— Document text —
If we can succeed in showing the mother that she has left a duty unperformed towards her infant—a duty of paramount importance-yea, one of far greater consequence than those even which she so assiduously performs for its bodily comfort; if we can convince her that any of the bad passions which agitate, the evil dispositions which deform, and the vicious inclinations which degrade the human character, are under her control, are attributable to her neglect, and may be prevented by her exertions; she will no longer be idle, she will no longer be negligent and indifferent as to the moral health of her offspring.

As soon as a group of little creatures peep out from the nursery, every body asks the mother how she means to educate them; and she, with maternal anxiety, begins to inquire for the best method. For some it is determined that they shall have governesses, some are to be sent to school, some are to be taught by masters, and some are to get their education piecemeal, and by accident, in any way that may happen; which, I have been surprised to observe, sometimes proves, in the end, a very good one. As to which of these modes of education is the best, volumes large, and volumes many, have been written; and our most partial readers would not, I believe, petition for another, even of six pages, were there not a point of view in which the subject is not, to my knowledge, sufficiently considered. There is yet room for discussion on the subject, " How should a Christian mother educate her children?" for it cannot be that the same answer should be

given where that adjective is subjoined, and where it is omitted. It cannot be, that to ends so opposite, the same path should be the most direct. When a boy is to be brought up to the church, he is not sent to a military school; neither, when destined to the army, is he sent to a Theological Seminary. If, therefore, there be two masters, two services, two worlds, so distinct and separate as the Scriptures throughout describe them, there must be some difference in the mode of preparation for them. The boy educated for the army may, when he becomes a man, choose to go into the church; and the man educated for the church may take it into his head to enter the army; but this is not in the parents' contemplation: they have an object, and pursue the most likely means to attain it. The child of the Christian mother may turn out careless, thoughtless, unbelieving, and choose the service for which she was not designed; for genuine piety goes not by inheritance, nor of the bequest of man; but the Christian mother does not intend this, does not prepare for this bad preference. And if at the baptismal font she have really devoted her child to be a child of God and a servant of Christ, with ardent prayer and honest wish that the vow should be fulfilled, it is impossible her view of education, and the manner in which she calculates the advantages of the various modes of it, can be exactly the same, as if she considers that ceremony an established farce, and would be very sorry that her child should fulfil its promises. If, therefore, I write my sentiments upon the best mode of educating girls, it is for Christian mothers; to them only, my observations apply: for I am satisfied they cannot, in every point at least, be equally applicable to all.

— Saved data entries —
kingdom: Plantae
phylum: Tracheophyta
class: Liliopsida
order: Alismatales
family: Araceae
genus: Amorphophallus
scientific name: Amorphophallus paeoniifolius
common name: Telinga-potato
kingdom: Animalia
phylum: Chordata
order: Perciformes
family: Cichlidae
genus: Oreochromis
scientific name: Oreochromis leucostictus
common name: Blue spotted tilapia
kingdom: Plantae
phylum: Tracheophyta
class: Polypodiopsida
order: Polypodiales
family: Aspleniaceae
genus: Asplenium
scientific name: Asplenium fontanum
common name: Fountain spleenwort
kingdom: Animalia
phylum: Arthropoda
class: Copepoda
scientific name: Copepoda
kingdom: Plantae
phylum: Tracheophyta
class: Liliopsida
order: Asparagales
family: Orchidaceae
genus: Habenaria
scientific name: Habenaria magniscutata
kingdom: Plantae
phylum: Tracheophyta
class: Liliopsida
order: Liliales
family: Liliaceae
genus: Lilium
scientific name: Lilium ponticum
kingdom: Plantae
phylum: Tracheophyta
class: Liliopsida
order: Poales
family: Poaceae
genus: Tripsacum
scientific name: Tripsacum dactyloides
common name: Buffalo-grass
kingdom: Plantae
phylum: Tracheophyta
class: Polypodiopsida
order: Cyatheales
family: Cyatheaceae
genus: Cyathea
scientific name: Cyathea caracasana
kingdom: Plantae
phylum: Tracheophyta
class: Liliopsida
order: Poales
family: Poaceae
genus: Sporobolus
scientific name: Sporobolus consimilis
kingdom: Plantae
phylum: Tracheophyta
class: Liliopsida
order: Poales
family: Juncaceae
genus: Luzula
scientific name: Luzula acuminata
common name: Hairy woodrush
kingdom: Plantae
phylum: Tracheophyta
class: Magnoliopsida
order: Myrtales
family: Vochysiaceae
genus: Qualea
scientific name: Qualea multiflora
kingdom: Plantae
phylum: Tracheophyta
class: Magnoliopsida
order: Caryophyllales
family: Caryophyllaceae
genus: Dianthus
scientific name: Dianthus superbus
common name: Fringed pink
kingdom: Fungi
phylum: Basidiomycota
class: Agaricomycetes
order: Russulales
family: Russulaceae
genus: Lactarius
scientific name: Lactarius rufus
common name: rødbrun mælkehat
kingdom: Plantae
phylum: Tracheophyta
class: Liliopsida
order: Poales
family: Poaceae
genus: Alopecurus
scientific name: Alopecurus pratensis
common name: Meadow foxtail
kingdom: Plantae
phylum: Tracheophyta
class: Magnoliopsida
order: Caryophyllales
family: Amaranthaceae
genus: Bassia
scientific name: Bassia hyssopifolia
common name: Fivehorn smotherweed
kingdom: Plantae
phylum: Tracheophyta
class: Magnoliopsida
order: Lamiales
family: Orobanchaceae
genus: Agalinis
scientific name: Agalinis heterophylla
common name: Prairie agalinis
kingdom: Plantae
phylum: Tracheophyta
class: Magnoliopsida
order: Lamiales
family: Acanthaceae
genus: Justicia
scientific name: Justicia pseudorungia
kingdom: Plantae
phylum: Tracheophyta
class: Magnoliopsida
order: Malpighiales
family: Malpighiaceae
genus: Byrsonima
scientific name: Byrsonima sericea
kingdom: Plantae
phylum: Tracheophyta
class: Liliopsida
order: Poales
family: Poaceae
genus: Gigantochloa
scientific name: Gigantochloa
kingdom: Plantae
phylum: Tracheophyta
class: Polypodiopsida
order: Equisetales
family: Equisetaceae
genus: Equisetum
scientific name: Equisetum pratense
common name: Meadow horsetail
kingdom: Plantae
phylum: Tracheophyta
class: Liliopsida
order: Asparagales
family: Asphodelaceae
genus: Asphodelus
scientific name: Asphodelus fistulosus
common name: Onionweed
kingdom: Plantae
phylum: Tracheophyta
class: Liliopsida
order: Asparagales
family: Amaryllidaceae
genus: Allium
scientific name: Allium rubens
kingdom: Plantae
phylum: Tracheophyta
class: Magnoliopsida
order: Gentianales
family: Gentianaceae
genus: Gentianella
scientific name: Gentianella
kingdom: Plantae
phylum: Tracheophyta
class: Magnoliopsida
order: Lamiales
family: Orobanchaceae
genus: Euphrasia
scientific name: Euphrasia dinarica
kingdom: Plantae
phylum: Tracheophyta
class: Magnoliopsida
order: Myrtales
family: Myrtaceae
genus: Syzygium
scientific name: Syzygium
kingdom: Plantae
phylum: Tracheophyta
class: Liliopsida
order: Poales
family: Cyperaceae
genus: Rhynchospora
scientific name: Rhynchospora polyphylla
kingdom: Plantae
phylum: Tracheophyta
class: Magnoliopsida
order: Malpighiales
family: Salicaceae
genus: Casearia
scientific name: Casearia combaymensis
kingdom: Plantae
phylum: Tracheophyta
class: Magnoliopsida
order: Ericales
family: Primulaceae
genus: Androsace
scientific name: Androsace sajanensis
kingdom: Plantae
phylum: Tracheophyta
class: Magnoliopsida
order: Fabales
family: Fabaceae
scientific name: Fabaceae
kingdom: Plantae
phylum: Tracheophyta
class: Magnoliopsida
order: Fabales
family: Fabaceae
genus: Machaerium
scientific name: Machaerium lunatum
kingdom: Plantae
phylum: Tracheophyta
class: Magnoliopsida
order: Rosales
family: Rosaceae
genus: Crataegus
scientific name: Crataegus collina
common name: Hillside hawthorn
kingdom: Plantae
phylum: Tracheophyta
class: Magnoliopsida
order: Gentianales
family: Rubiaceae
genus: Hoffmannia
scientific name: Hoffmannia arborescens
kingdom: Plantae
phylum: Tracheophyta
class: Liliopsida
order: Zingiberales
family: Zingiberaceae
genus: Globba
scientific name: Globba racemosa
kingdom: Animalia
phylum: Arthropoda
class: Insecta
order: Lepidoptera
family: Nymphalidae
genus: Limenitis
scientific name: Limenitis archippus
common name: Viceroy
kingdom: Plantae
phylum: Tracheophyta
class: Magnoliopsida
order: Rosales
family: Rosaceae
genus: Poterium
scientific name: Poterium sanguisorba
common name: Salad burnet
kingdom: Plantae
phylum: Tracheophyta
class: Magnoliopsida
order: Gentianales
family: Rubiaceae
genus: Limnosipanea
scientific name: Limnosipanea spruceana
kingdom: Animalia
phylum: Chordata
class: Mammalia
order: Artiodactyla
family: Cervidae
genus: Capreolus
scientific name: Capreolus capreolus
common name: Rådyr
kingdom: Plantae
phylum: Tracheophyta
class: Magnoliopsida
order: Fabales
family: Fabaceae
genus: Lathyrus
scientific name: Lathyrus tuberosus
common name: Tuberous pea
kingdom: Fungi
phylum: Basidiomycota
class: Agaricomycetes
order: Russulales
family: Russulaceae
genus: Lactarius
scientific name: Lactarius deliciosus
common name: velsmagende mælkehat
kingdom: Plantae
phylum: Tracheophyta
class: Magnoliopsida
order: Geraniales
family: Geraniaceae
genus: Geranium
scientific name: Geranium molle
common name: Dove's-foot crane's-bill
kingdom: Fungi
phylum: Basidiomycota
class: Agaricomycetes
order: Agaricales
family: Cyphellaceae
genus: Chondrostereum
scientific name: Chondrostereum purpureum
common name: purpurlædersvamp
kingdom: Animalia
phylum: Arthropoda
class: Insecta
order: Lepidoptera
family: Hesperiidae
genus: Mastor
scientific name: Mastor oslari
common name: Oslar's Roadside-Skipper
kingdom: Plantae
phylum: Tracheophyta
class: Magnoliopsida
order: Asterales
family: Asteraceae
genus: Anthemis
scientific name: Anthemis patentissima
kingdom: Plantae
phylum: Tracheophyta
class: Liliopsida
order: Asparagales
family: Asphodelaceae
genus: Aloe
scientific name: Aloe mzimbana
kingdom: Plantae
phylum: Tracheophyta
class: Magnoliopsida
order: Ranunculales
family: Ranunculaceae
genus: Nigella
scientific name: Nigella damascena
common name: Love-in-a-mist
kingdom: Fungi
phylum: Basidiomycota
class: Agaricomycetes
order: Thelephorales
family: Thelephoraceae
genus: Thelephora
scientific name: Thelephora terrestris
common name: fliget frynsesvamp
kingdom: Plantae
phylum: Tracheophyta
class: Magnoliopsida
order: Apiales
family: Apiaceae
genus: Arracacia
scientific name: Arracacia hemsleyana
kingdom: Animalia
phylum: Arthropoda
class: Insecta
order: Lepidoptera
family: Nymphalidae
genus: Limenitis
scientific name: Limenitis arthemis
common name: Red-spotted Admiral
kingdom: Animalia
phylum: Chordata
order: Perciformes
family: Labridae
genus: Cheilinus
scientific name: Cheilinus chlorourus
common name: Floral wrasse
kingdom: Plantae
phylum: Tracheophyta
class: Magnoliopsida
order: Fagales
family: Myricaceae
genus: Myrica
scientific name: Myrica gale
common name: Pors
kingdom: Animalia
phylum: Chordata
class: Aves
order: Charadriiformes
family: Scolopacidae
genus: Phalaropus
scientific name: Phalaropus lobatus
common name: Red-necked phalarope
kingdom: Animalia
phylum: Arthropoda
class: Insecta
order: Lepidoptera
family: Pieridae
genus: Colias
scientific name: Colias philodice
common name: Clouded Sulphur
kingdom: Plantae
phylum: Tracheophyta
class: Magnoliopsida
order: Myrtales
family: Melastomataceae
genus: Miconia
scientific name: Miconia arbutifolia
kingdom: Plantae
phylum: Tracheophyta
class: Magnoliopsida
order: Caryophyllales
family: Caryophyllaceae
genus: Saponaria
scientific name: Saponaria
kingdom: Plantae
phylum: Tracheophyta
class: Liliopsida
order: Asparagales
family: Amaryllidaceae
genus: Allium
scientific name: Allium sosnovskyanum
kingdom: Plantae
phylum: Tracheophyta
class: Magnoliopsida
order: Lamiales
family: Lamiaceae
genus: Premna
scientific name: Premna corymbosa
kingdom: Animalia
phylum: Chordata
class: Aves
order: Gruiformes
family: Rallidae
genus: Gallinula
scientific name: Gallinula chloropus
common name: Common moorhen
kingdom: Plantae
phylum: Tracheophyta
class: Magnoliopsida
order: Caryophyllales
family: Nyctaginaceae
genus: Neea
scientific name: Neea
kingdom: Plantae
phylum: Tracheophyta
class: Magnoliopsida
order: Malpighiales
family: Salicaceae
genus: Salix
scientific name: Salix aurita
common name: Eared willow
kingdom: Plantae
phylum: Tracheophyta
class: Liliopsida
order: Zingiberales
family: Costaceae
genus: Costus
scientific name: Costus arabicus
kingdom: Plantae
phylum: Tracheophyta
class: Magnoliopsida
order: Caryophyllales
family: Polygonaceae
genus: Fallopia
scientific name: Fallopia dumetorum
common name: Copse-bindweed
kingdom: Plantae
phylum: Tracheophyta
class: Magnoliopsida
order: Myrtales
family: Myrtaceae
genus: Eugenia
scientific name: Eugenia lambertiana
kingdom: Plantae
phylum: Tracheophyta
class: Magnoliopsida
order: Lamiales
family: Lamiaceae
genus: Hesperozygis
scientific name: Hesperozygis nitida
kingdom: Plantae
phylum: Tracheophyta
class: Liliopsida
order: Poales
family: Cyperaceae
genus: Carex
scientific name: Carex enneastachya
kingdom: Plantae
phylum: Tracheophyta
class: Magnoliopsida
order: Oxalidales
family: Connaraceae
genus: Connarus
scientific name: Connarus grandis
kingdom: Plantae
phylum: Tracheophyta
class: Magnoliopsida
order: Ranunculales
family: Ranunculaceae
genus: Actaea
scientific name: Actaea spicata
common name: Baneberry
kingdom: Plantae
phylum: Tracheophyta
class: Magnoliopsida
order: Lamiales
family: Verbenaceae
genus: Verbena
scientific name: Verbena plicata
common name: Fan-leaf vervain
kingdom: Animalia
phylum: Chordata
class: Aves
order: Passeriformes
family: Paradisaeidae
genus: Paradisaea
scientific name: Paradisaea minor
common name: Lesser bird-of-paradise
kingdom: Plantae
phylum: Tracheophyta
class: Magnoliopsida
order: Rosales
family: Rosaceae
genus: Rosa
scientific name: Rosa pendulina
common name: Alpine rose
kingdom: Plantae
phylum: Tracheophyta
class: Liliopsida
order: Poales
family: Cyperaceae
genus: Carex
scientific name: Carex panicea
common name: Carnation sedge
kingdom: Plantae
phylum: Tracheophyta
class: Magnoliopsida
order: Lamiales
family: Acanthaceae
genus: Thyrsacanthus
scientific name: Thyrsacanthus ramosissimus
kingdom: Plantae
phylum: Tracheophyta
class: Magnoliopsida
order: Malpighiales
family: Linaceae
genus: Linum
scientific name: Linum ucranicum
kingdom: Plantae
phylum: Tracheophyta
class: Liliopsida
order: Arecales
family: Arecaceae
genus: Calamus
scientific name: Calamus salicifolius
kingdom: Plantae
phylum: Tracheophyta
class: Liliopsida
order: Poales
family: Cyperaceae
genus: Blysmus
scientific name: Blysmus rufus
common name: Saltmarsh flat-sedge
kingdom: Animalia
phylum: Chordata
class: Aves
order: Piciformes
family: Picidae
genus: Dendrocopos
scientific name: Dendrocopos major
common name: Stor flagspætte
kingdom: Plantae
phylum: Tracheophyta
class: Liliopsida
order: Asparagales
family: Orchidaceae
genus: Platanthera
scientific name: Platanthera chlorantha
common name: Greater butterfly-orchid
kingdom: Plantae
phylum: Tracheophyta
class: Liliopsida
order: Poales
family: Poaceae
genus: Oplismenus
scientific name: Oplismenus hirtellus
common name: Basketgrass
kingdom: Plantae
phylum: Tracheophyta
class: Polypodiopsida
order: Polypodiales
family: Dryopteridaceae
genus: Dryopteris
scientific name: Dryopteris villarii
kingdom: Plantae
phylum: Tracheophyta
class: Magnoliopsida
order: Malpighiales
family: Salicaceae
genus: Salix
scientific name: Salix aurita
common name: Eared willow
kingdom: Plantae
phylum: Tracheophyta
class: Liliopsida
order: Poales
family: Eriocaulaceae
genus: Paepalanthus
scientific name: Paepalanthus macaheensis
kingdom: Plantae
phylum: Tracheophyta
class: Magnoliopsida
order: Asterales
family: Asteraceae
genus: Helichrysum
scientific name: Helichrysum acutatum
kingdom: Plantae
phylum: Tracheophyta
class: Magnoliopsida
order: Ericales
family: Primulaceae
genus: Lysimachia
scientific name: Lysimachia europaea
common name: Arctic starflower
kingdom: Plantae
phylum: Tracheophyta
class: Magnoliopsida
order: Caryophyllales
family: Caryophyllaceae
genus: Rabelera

— Task prompt —
Decide whether each statement agrees with the text on educating children, answering yes or no and quoting the words of the text that settle it. (a) A boy to be brought up to the church is sent to a military school. (b) Genuine piety is not passed down by inheritance. (c) The writer's observations on educating girls apply to all mothers.

— Completed exercise —
(a) No: "When a boy is to be brought up to the church, he is not sent to a military school"
(b) Yes: "genuine piety goes not by inheritance"
(c) No: "it is for Christian mothers; to them only, my observations apply"